Kutipan Teks:

• • • • •

Segitu entengnya mulut sampai mengatai orang tanpa melihat diri sendiri, yang menadakan bahwa saya juga belum bisa bersikap bijak.

Tentang usia seperempat abad yang digaung-gaungkan menjadi usia keramat bagi perempuan, sampai menurut saya kok bisa-bisanya sekarang ada campaign “menikah muda” yang kadang disalah artikan kaum milenial seperti saya ini, dimana banyak banget usia usia muda ramai-ramai mendaftar ke KUA demi menghindari status seperempat abad-nya atau yang katanya “menghindari zina”, iyaa…..saya faham itu, tapi bukan berarti memaksakan diri bukan ?, karena pada kenyataannya, saat saya berdiskusi oleh salah seorang kerabat saya yang bekerja sebagai pencatat masalah perceraian di KUA, dia bilang kalau perceraian terbanyak terjadi di kalangan anak muda dan tragisnya lagi, dengan alasan yang sepele banget. Ada satu alasan yang membuat saya terpingkal-pingkal mendengarnya, yaitu gara-gara saat ulang tahun si istri, ternyata si suami sudah menjanjikan akan membelikan mie ayam kesukaannya, akan tetapi entah karena apa, si suami kelupaan untuk membelikan mie ayam tersebut, dan akhirnya si istri menggugat cerai.

can you guess, ketika hal semacam ini banyak terjadi di daerahmu ?. akhirnya saya berfikir, kenapa sih hanya untuk alasan “menghindari zina” harus dipaksakan menikah muda saat seharusnya kita belajar mendewasakan diri untuk mempersiapkan menikah itu sendiri, kenapa nggak dialihkan saja dengan meningkatkan pengembangan diri dengan prestasi atau yang lainnya, ya sambil mensosialisasikan pendidikan seksual, lha masalahnya di negara ini membahas pendidikan seksual itu masih di anggap tabu sih.

eh, sekali lagi, saya berpendapat begini bukan berarti saya feminisme atau anti nikah-nikah loh, saya hanya menyuarakan pendapat saya, karena kenapa ? saya kasihan saja dengan orang-orang yang belum menemukan pasangannya di usia lebih seperempat abad-nya. coba deh hargai mereka, terus belum lagi herannya saya, kenapa jika ada perempuan berpendidikan tinggi malah dianggap sebelah mata di pandangan masyarakat, katanya “ntar gak ada laki-laki yang mau lah, apalah dan bla bla bla”. ngomong-ngomong, klo si pelamar nggak mau alias minder, ya otomatis memang mereka nggak cocok buat kamu, ngapain juga mengharap orang yang minder, toh kalaupun pendidikannya lebih rendah daripada kamu bukan berarti dia tidak seiringan dengan kamu.

• • • • •

Daftar Catatan:
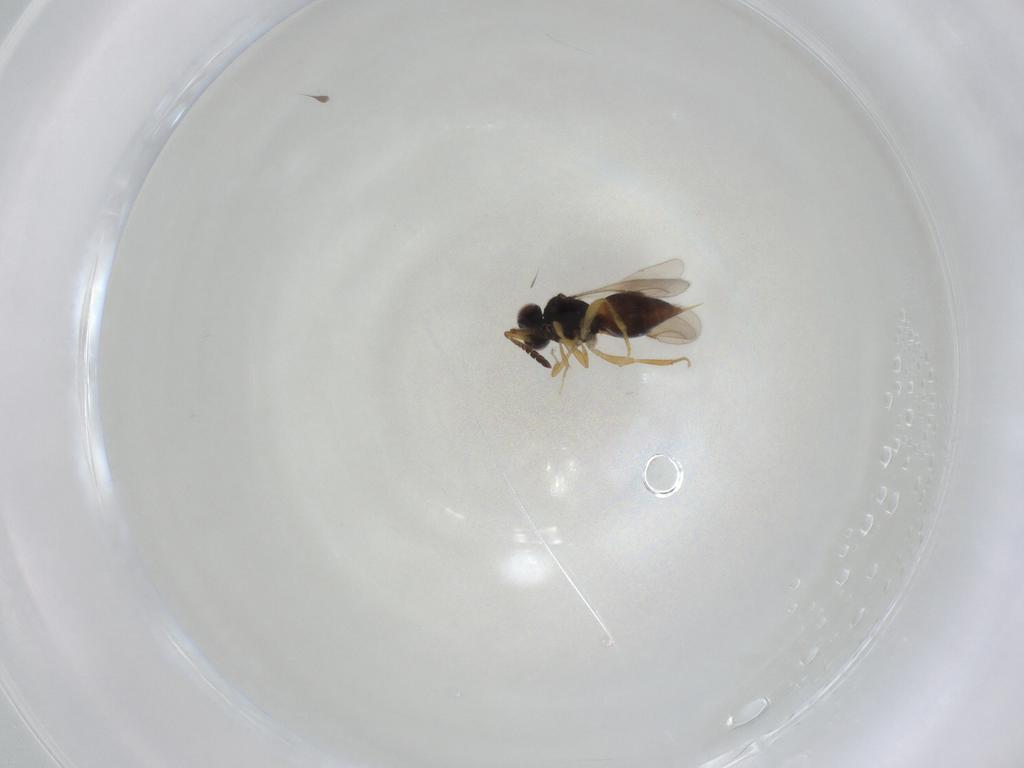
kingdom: Animalia
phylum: Arthropoda
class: Insecta
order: Hymenoptera
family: Ceraphronidae
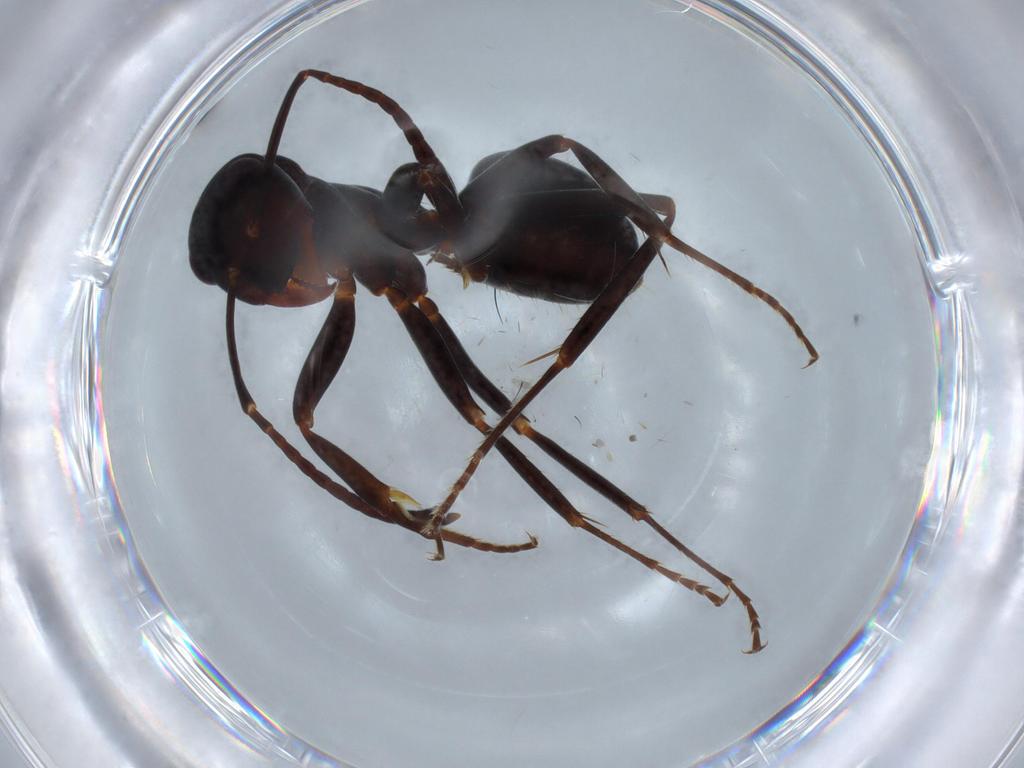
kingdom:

• • • • •

Tujuan: Frasa apa saja yang diapit tanda petik dalam kutipan teks tentang menikah muda? Sebutkan masing-masing satu kali saja.

Penyelesaian Tugas:
- menikah muda
- menghindari zina
- ntar gak ada laki-laki yang mau lah, apalah dan bla bla bla